Porque, lo primero que necesitamos, es tomar conciencia de que es -el mismo Dios- el que nos espera. Y nos espera para hacernos sentir su mirada llena de amor, de ternura. Nos espera para regalarnos una mirada que habla, que da paz, que estimula a llevar una vida que merezca la pena.
Pues Él quiere –para su Reino- personas capaces de tomar una opción seria: de esfuerzo, de entusiasmo, de fortaleza… para no abandonar; ya, que las circunstancias y los avatares de la vida, intentarán hacer que nos rindamos una y otra vez.

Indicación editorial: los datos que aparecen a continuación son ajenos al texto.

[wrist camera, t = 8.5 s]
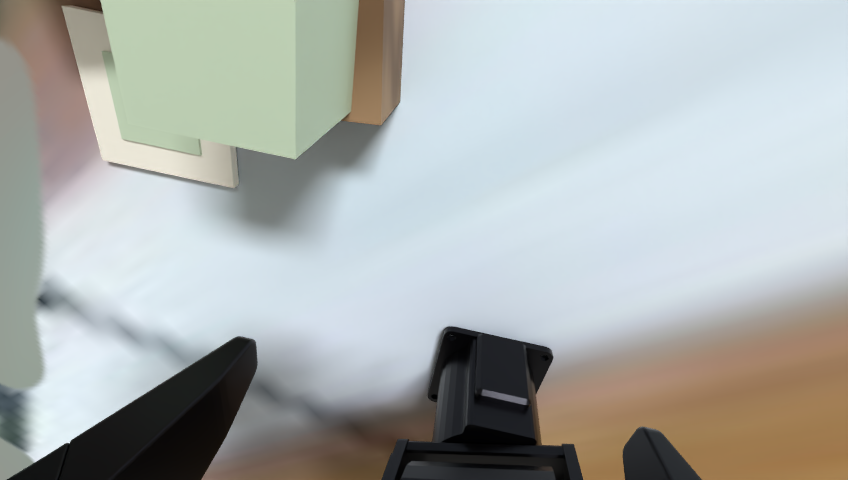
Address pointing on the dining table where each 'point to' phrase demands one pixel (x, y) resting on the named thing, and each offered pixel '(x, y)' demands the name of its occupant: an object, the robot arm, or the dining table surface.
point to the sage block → (236, 68)
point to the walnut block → (377, 61)
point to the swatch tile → (131, 140)
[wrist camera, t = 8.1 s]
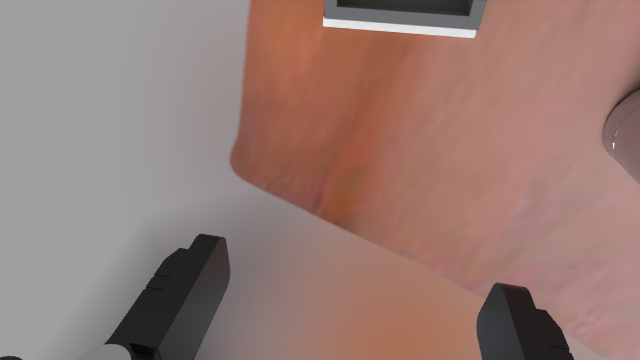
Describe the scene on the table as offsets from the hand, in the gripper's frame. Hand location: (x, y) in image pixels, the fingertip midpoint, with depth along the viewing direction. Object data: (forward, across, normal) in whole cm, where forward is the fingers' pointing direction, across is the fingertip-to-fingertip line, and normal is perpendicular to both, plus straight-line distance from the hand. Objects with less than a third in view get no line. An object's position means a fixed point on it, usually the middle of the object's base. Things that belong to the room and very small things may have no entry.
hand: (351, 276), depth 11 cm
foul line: (+29, -2, -1) cm, 29 cm away
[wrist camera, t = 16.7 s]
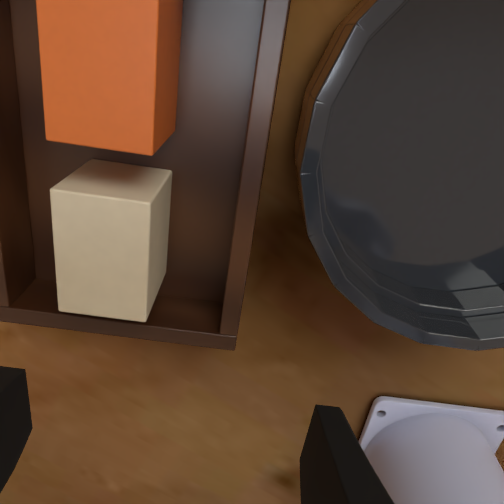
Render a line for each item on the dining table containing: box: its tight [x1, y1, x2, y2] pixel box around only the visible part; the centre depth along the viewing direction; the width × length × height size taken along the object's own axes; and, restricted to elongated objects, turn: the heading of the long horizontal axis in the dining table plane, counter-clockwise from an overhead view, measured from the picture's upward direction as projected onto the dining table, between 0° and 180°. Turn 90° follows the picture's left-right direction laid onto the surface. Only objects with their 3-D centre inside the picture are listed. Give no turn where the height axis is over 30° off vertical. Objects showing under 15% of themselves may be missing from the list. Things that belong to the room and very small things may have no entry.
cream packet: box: [50, 159, 172, 322], centre depth 17 cm, size 5×3×4 cm
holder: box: [0, 0, 291, 351], centre depth 17 cm, size 16×11×3 cm
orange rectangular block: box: [36, 0, 183, 156], centre depth 14 cm, size 5×3×4 cm
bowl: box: [294, 0, 504, 351], centre depth 16 cm, size 15×15×4 cm
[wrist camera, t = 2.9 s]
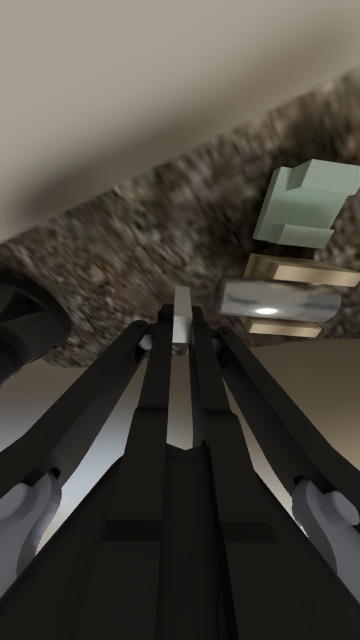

Y vemos que, la vida se repite que esto ya les pasó a sus discípulos. Que ellos, a pesar de estar con Él, a pesar de compartir sus conversaciones, su comida, a pesar de vivir una vida itinerante a su lado, tampoco eran capaces de arriesgarse de verdad. Por eso, un día les dijo:
Mirad:
“El Reino de los cielos se parece a un tesoro escondido en un campo. El que lo encuentra, lo esconde de nuevo y vende todo cuanto tiene, para comprar el campo”
(Mateo, 13, 44)
Y ahora nos llega la pregunta. Y para nosotros –para mí- que hago oración, que comulgo cada día, que quiero vivir a su lado:
• ¿Soy consciente de haberlo encontrado?
• ¿Qué significa haber encontrado el Tesoro?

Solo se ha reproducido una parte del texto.